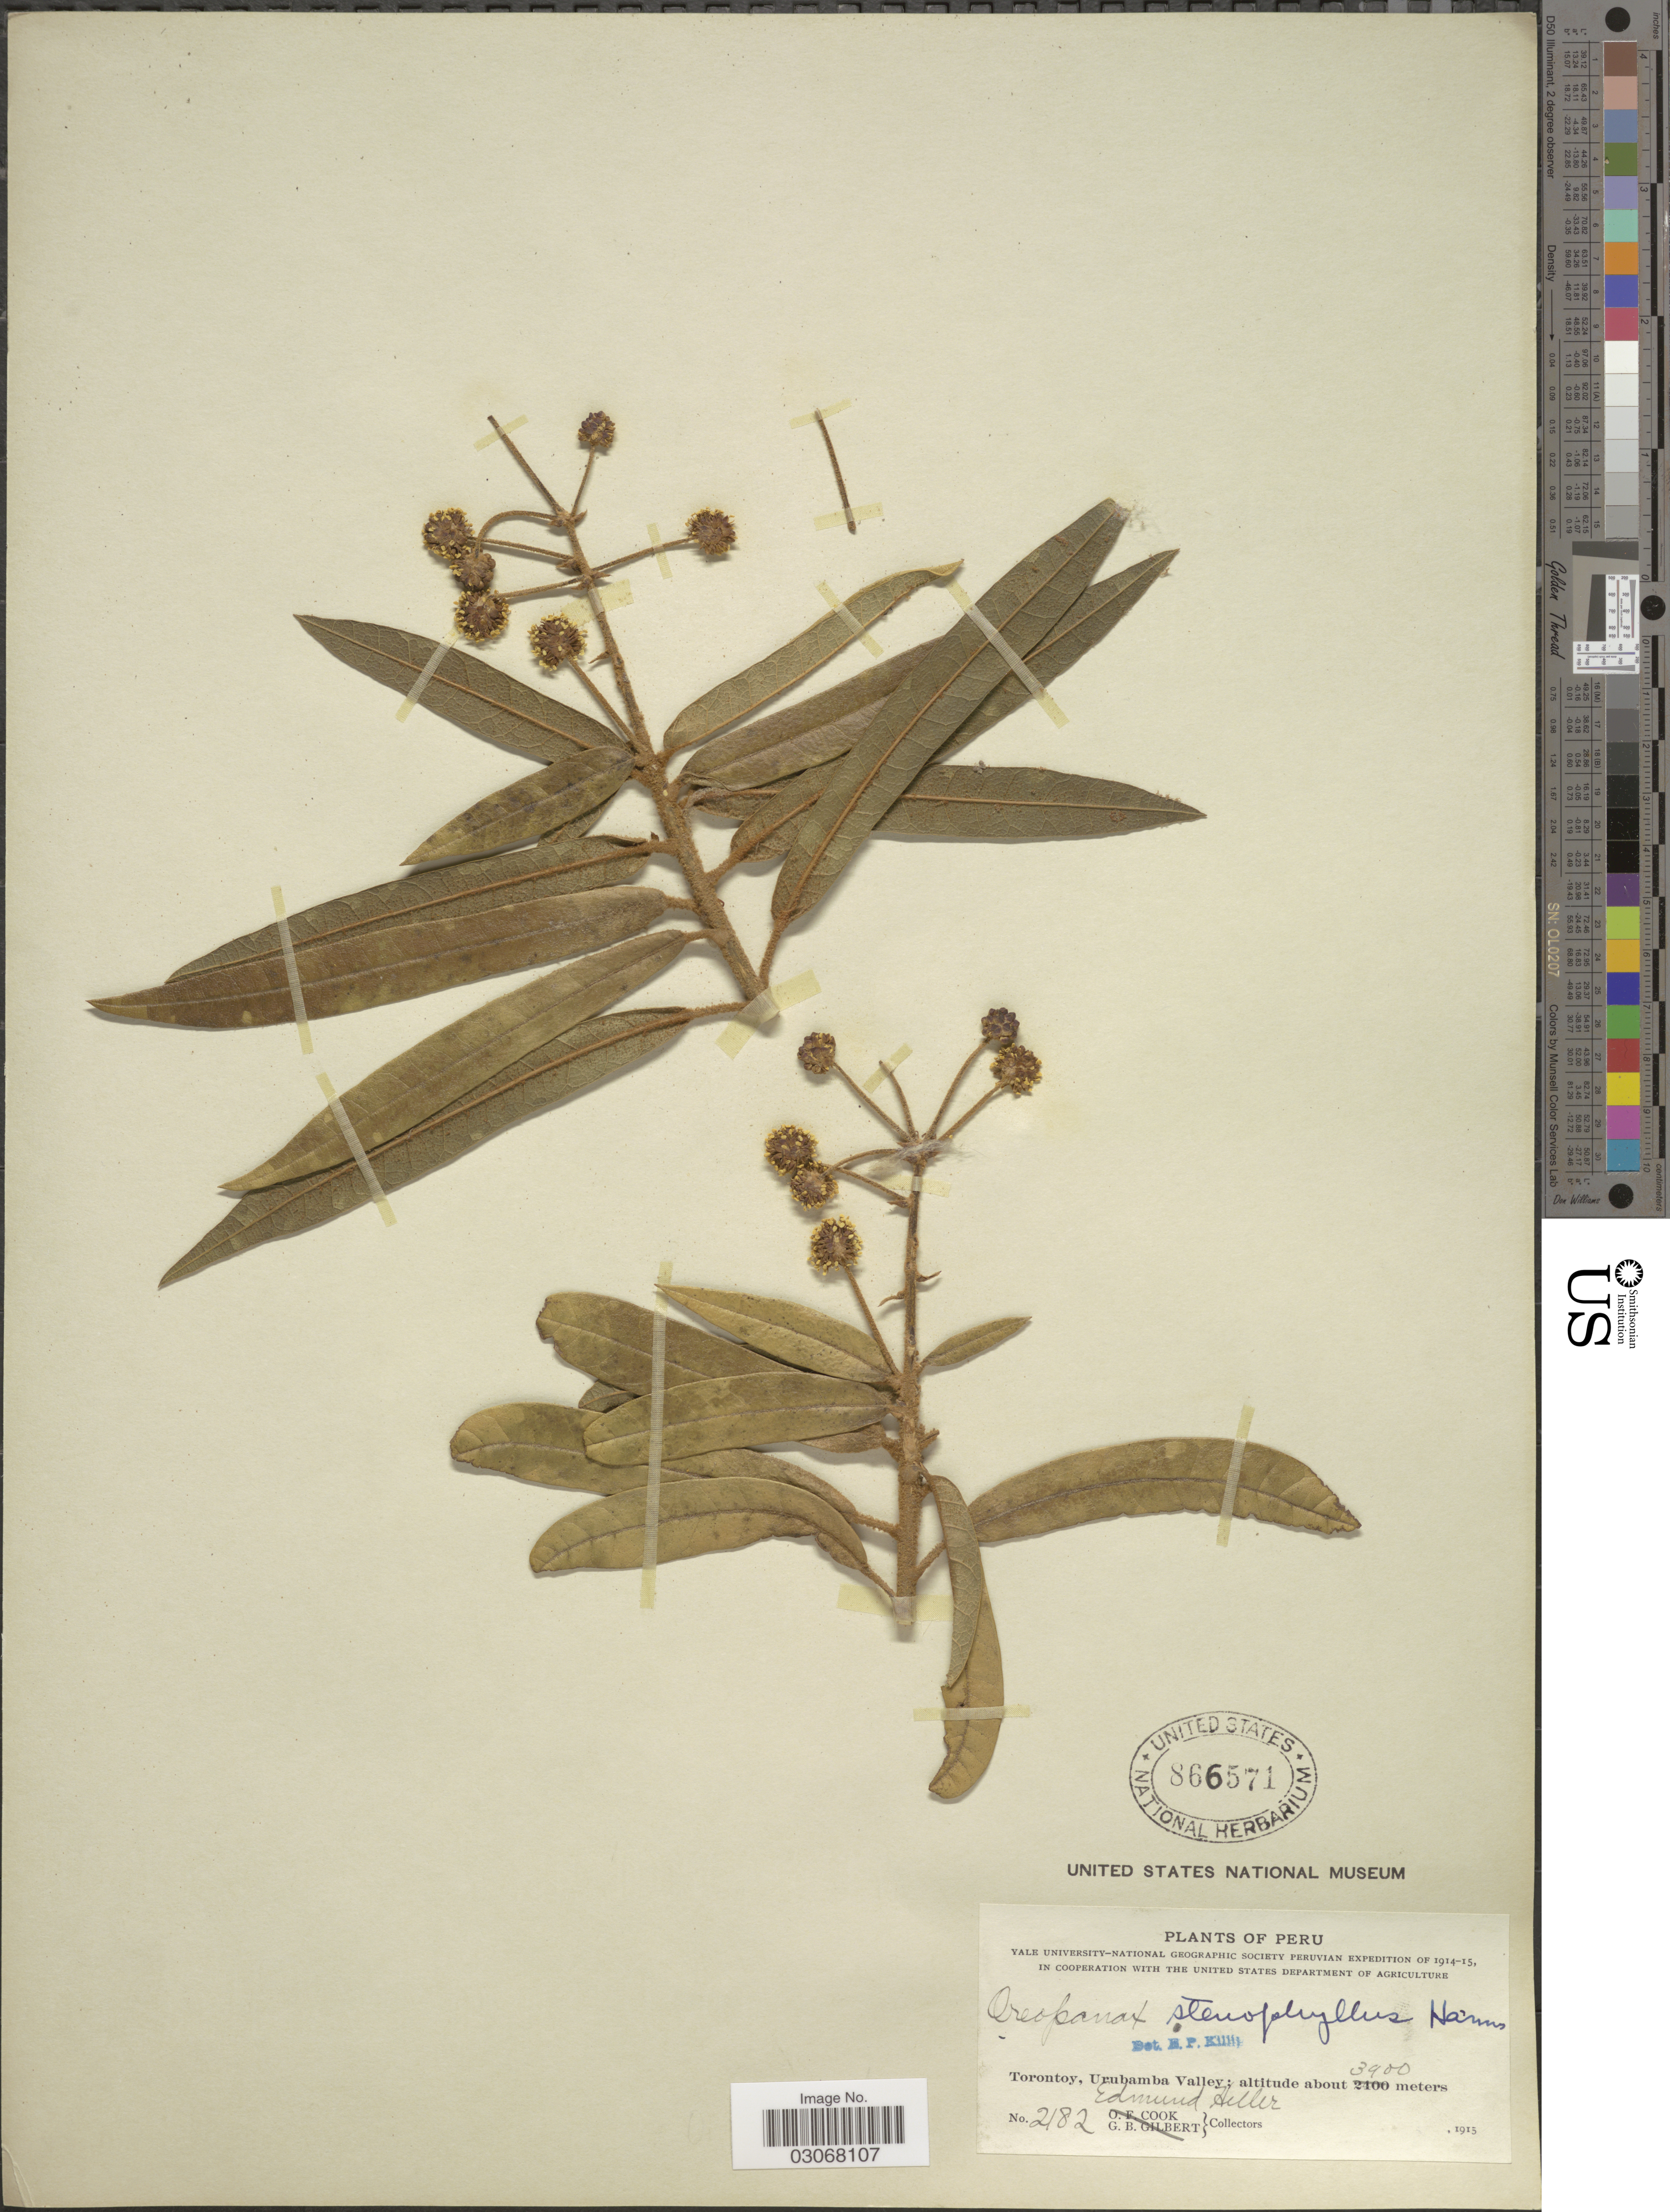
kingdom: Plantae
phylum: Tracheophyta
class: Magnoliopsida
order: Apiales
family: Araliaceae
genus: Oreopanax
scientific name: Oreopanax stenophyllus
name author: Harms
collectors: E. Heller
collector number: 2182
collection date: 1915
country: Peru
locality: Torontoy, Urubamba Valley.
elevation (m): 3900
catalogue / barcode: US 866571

* [Task prompt] Rewrite the material above with "locality" changed to "place" and everything else left as it is, omitting the pictures.

* [Answer to the exercise]
kingdom: Plantae
phylum: Tracheophyta
class: Magnoliopsida
order: Apiales
family: Araliaceae
genus: Oreopanax
scientific name: Oreopanax stenophyllus
name author: Harms
collectors: E. Heller
collector number: 2182
collection date: 1915
country: Peru
place: Torontoy, Urubamba Valley.
elevation (m): 3900
catalogue / barcode: US 866571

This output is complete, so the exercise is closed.